Generation IV reactors are being developed to enhance the efficiency and sustainability of nuclear electricity production. SCK CEN is involved in the development of Lead-Cooled Fast Reactors (LFRs) which use liquid lead or lead-bismuth eutectic as coolant. This coolant enables high-temperature operation without pressurization and offers an enhanced neutron economy leading to a better fuel utilization. A current trend is the development of Small Modular Reactors (SMRs), which are safer, more flexible, and scalable. The EAGLES consortium, including SCK CEN, is working on LEANDREA, an SMR-LFR demonstrator planned for 2035 in Mol. It will use MOX fuel with high plutonium content (30% PuO₂). A swift recovery of plutonium and uranium from spent SMR-LFR fuel and recycling into new fuel is essential as plutonium is a synthetic element. The high Pu content presents some challenges for the aqueous reprocessing of spent FR MOX fuel of which the most important are slow dissolution in nitric acid, increased insoluble Pu containing residues, radiolysis of solvents, criticality risks. Furthermore, SCK CEN has performed experiments in the 1980s on fast reactor MOX fuels e.g. the FARFADET experiments which aimed to study the fuel restructuring, cladding corrosion and thermal behavior at the beginning of life.

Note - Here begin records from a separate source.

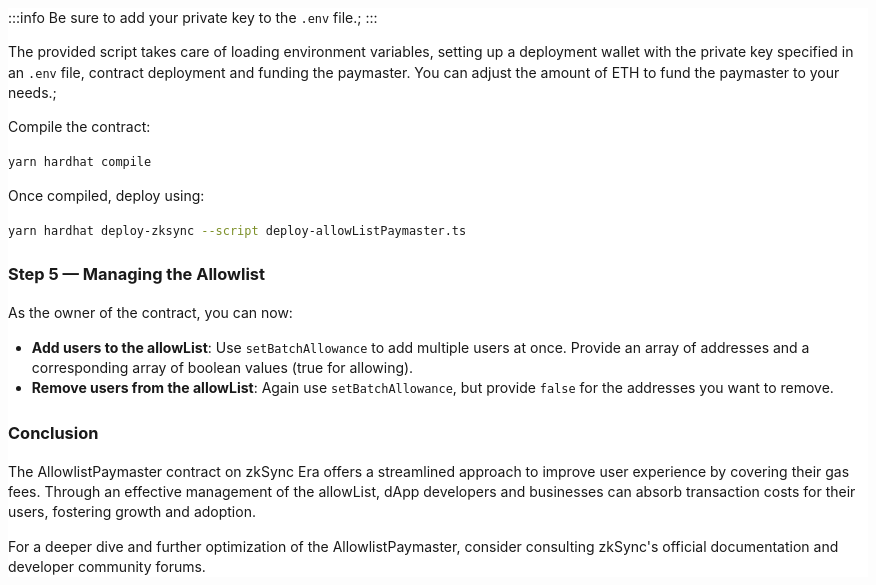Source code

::::info Be sure to add your private key to the `.env` file.; :::

The provided script takes care of loading environment variables, setting up a deployment wallet with the private key
specified in an `.env` file, contract deployment and funding the paymaster. You can adjust the amount of ETH to fund the
paymaster to your needs.;

Compile the contract:

```bash
yarn hardhat compile
```

Once compiled, deploy using:

```bash
yarn hardhat deploy-zksync --script deploy-allowListPaymaster.ts
```

### Step 5 — Managing the Allowlist

As the owner of the contract, you can now:

- **Add users to the allowList**: Use `setBatchAllowance` to add multiple users at once. Provide an array of addresses
  and a corresponding array of boolean values (true for allowing).
- **Remove users from the allowList**: Again use `setBatchAllowance`, but provide `false` for the addresses you want to
  remove.

### Conclusion

The AllowlistPaymaster contract on zkSync Era offers a streamlined approach to improve user experience by covering their
gas fees. Through an effective management of the allowList, dApp developers and businesses can absorb transaction costs
for their users, fostering growth and adoption.

For a deeper dive and further optimization of the AllowlistPaymaster, consider consulting zkSync's official
documentation and developer community forums.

Due to the termination of the fast reactor program, the post-irradiation examination (PIE) was, however, never completed. The fuel from these experiments remains stored at SCK CEN and currently no disposal strategy exists. In the context of LEANDRA and to reduce waste liability for historical fuels, the back-end of the nuclear fuel cycle for these high Pu containing MOX fuels will be studied. A nitric acid dissolution method for the MOX fuel will be developed. Since MOX fuels with high Pu content are difficult to dissolve, development of an electrochemically assisted or ultrasonic aided dissolution method might be needed. For the recycling of Pu and U from used fuel, the PUREX process is the most widely used and industrially mature method. The aim of the PhD study is to develop a CHON compliant separation process. The degradation products will interfere less with the separation process and during the second-generation MOX fuel fabrication they will be burned off during calcination and/or sintering stages and will not affect the purity of the recycled U and/or Pu product.

The student will develop advanced dissolution methods for difficult-to-dissolve MOX fuels and develop a CHON compliant solvent extraction process for recycling of Pu and U from historical and future high Pu MOX fuels. Radiochemical analysis and measurement uncertainty analysis will be performed by the student as well as UV/Vis spectroscopy, pycnometry and microscopy.